Idaho Secretary of State Lawrence Denney, who as House Speaker was instrumental in bringing the closed-primary system that discourages large numbers from voting, is now working with colleagues from other states to promote higher voter turnouts in primary elections.
He and his fellow secretaries are not having much success. They’ve talked concepts such as vote by mail, internet voting and making voters automatically registered to vote. In Idaho, voter participation in primaries is low, regardless of the format.
“Lack of participation is not unique to Idaho; it’s happening nationwide. If we find the thing that does work, you’ll see it in every state,” Denney says.
“Maybe we need to pass a law saying that people must vote,” he said.
Denney was kidding, of course. But if there was such a law, half of the state’s voters would be in violation; 40 percent are registered as Republicans and 10 percent are Democrats. The other 50 percent are locked out of participating in the primaries.
Don’t think that open primaries are a panacea for higher turnout. The percentage of participation is in the 20s regardless of whether primaries are open, or closed.
So let’s explore another possibility. Just get rid of primary elections, period. Or, if primaries are held, then let the political parties pay for them. Denney has mixed views on the subject.
“If primary elections are truly a nominating process, then the parties ought to pay for it,” he said. “But in Idaho, it can be argued that primary elections serve the public’s interest.”
I fully agree with Denney on his first point. The Legislature will lean with him on the second.
There is a way around this dilemma. The Lewiston Tribune’s Marty Trillhaase, my longtime friend and colleague, has written editorials promoting a top-two primary system that would invite all comers, regardless of affiliation. The top two vote-getters then would square off in the fall election. More often than not in Idaho, it would put two Republicans against one another in the general election – which, obviously wouldn’t sit well with Democrats. But Trillhaase, who has clear liberal leanings, makes some good points.
“It’s good for the voter. No longer would he have to register with a party to cast a ballot,” Trillhaase wrote two years ago. “It’s good for the center-right coalition of the GOP. No longer would an establishment Republican fear getting ‘primaried’ on the right. As long as he came in second in the spring, he could appeal to a larger, more diverse electorate in the fall campaign.”

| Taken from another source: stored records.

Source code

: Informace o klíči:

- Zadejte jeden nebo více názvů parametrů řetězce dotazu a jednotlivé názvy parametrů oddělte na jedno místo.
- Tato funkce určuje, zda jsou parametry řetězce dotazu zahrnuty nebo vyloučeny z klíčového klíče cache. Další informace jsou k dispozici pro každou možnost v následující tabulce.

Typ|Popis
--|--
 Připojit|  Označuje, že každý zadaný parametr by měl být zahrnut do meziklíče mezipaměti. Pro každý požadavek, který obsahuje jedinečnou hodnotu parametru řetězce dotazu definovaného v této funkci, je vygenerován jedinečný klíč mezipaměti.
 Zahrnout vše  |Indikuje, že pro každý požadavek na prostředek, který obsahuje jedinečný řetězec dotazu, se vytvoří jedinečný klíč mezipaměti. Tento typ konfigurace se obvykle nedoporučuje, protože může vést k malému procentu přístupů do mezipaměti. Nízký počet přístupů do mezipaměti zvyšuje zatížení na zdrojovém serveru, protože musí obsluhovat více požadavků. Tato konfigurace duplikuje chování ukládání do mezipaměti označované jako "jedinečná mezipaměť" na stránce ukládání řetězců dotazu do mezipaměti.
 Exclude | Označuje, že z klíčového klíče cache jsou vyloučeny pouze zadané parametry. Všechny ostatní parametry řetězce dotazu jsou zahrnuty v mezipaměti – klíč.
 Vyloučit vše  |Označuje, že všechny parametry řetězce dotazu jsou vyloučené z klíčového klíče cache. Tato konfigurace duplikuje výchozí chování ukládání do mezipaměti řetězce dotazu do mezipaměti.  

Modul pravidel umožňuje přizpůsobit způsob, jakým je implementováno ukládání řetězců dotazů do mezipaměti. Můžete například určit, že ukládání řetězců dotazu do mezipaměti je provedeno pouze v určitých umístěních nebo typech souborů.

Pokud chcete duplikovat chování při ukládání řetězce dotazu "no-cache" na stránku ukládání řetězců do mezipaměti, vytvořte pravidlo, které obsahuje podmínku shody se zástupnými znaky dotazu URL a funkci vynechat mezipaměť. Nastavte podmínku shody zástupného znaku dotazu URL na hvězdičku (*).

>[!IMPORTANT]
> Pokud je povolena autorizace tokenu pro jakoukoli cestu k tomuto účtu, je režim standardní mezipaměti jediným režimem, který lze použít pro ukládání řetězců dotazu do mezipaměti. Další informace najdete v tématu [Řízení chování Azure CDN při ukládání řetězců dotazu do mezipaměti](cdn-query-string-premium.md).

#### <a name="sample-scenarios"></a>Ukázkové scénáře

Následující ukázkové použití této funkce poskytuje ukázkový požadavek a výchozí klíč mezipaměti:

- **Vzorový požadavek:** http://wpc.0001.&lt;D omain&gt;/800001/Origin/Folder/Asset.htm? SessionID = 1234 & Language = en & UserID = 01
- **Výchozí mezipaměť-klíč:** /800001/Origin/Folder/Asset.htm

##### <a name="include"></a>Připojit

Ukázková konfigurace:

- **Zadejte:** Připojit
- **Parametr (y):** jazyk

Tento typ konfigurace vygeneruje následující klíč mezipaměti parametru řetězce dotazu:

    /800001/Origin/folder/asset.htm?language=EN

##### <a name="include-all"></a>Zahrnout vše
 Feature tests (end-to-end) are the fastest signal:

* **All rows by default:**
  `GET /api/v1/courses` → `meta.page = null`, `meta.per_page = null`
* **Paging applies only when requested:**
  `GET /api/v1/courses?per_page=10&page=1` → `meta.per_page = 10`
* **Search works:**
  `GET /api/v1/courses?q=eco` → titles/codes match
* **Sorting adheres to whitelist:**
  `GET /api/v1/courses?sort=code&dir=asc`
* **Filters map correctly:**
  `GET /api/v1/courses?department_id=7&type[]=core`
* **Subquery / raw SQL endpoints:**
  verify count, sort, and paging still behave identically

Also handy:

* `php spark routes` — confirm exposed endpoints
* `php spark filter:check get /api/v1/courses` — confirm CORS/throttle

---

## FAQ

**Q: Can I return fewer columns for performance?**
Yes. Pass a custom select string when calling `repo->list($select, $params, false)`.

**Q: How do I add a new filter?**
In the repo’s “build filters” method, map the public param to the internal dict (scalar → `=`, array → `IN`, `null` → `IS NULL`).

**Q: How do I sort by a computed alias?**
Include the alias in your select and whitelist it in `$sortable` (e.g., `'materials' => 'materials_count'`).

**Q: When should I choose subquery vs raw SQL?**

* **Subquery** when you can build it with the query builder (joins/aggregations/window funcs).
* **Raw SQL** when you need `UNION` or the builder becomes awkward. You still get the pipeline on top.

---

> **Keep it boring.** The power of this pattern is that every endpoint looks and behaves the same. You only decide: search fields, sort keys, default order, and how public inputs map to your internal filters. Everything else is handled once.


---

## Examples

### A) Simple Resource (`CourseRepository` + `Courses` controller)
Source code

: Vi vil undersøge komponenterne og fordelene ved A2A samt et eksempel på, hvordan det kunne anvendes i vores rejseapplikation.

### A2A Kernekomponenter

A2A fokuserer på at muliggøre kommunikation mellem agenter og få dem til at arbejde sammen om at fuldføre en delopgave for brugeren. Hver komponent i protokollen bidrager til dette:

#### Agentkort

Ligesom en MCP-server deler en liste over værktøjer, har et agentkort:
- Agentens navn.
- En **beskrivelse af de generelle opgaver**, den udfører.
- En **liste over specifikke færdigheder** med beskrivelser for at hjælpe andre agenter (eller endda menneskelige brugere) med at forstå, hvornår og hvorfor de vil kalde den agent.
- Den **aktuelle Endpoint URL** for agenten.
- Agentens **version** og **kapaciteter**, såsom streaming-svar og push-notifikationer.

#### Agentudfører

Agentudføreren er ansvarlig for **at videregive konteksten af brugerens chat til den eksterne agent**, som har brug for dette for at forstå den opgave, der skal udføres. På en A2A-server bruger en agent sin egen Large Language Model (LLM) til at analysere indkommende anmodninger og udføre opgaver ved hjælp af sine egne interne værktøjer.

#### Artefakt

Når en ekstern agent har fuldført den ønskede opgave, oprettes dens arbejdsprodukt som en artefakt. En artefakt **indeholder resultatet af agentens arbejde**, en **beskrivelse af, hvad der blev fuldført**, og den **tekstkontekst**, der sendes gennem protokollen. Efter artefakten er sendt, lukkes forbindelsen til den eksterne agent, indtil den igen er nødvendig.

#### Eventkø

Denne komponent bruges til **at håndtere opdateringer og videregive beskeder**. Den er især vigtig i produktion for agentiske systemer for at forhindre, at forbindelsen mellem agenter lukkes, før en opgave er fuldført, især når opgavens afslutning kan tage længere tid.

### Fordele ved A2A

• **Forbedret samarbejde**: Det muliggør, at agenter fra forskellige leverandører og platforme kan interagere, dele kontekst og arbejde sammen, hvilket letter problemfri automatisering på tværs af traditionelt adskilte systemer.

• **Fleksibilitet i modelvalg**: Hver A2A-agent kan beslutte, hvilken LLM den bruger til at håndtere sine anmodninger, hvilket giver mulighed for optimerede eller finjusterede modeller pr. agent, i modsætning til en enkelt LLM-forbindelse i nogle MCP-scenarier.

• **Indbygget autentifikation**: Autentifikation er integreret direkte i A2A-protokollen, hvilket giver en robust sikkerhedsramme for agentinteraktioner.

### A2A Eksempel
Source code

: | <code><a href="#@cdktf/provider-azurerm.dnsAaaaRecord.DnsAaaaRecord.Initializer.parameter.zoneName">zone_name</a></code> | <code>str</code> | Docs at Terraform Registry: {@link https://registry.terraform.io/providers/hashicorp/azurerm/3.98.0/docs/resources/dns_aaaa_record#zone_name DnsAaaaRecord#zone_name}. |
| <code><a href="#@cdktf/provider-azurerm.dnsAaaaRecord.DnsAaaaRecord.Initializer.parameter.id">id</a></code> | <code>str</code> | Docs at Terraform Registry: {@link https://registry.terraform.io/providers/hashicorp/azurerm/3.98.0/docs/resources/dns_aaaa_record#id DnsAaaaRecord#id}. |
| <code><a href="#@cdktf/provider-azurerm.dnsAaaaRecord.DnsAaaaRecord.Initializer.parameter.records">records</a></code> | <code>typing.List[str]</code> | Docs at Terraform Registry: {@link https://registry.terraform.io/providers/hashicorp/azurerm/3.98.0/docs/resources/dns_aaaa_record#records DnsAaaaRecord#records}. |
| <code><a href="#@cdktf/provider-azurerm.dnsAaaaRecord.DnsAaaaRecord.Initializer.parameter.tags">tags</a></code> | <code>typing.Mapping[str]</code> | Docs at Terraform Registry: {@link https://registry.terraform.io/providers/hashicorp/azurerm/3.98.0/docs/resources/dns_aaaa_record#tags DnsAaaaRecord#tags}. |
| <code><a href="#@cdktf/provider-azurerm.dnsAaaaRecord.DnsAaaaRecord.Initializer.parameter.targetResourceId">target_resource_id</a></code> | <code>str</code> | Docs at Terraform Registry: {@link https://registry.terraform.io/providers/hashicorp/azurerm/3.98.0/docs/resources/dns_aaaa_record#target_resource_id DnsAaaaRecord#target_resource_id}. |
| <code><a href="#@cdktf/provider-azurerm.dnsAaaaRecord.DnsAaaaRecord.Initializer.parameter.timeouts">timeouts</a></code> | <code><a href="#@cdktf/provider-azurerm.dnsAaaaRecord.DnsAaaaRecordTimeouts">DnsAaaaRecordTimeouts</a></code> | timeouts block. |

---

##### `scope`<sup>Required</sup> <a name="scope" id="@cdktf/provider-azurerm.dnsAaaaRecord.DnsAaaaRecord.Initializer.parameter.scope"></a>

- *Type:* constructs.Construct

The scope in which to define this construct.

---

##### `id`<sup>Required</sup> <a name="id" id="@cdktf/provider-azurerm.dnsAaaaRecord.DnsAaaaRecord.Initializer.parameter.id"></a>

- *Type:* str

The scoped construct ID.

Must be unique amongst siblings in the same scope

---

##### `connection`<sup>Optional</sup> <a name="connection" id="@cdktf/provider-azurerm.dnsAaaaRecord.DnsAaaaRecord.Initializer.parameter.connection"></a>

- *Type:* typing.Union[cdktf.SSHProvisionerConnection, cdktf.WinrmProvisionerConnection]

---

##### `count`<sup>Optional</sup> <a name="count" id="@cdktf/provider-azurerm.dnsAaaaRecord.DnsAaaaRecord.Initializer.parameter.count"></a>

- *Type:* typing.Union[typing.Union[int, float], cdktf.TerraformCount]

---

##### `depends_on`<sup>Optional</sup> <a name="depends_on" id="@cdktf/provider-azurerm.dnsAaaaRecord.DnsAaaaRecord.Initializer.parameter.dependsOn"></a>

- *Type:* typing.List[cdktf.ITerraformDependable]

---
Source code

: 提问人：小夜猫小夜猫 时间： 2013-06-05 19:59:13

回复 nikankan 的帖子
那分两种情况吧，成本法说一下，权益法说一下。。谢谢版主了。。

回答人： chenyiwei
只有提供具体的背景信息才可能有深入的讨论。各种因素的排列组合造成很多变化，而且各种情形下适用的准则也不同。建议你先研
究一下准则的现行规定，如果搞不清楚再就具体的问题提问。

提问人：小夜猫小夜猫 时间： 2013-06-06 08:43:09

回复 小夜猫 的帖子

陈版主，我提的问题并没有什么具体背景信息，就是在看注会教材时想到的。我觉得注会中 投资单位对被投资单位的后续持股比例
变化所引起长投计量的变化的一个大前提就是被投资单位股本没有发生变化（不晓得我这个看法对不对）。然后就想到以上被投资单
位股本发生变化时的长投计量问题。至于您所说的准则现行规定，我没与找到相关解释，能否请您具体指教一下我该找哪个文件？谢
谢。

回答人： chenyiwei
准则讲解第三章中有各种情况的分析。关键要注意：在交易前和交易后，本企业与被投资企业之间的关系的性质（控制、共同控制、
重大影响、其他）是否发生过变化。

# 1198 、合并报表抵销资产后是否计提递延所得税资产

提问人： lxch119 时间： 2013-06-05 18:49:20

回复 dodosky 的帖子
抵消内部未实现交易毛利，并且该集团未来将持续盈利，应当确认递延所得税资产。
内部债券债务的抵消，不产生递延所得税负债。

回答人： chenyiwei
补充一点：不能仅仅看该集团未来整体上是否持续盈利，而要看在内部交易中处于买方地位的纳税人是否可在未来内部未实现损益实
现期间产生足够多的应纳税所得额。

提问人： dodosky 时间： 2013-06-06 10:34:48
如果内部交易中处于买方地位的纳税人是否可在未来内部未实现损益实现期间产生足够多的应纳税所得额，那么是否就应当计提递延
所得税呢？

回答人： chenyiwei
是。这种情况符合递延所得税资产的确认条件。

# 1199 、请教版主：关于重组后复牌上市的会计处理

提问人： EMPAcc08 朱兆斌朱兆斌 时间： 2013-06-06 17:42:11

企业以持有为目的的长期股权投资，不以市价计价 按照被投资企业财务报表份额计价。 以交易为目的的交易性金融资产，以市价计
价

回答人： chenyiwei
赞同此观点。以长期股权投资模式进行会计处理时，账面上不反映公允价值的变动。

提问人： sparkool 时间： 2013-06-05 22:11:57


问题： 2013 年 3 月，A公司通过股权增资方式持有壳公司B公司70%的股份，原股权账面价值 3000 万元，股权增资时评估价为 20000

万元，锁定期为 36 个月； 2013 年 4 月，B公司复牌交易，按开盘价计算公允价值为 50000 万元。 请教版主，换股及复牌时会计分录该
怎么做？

Dave Ammons, a spokesman for Washington’s secretary of state’s office, says the top-two system works well in his state. The top-two concept, along with vote by mail, has given Washington state high turnouts – typically, almost 40 percent in primaries and nearly 80 percent in the general.
Top-two doesn’t get high reviews in all states. In California, it’s referred to as a “jungle” primary, which will produce a huge logjam as candidates line up to replace retiring Sen. Barbara Boxer. Two candidates with percentages in the teens could end up meeting in the fall elections. It’s hardly a formula for selecting the best and brightest from both parties.
Conventional wisdom suggests that a top-two primary would favor more moderate candidates. I’m not sure if that would be the case.
If the top-two system were in place during the last governor’s race, we would have seen Gov. Butch Otter, State Sen. Russ Fulcher and Democrat A.J. Balukoff on the primary ballot. Fulcher might have grabbed the second slot, and won the general election as stories were exploding late in the campaign about scandals within the Otter administration. Balukoff, as a Democrat, was in no position to capitalize. Fulcher, as a Republican, might have been seen as a viable alternative.
So will we see a top-two system in Idaho? Probably not. Denney is no fan of the concept, and there’s no support for the idea building in the Legislature.
So, let’s go back to the first option. Just get rid of government-funded primary elections and call them for what they are – a waste of everyone’s time, money and effort.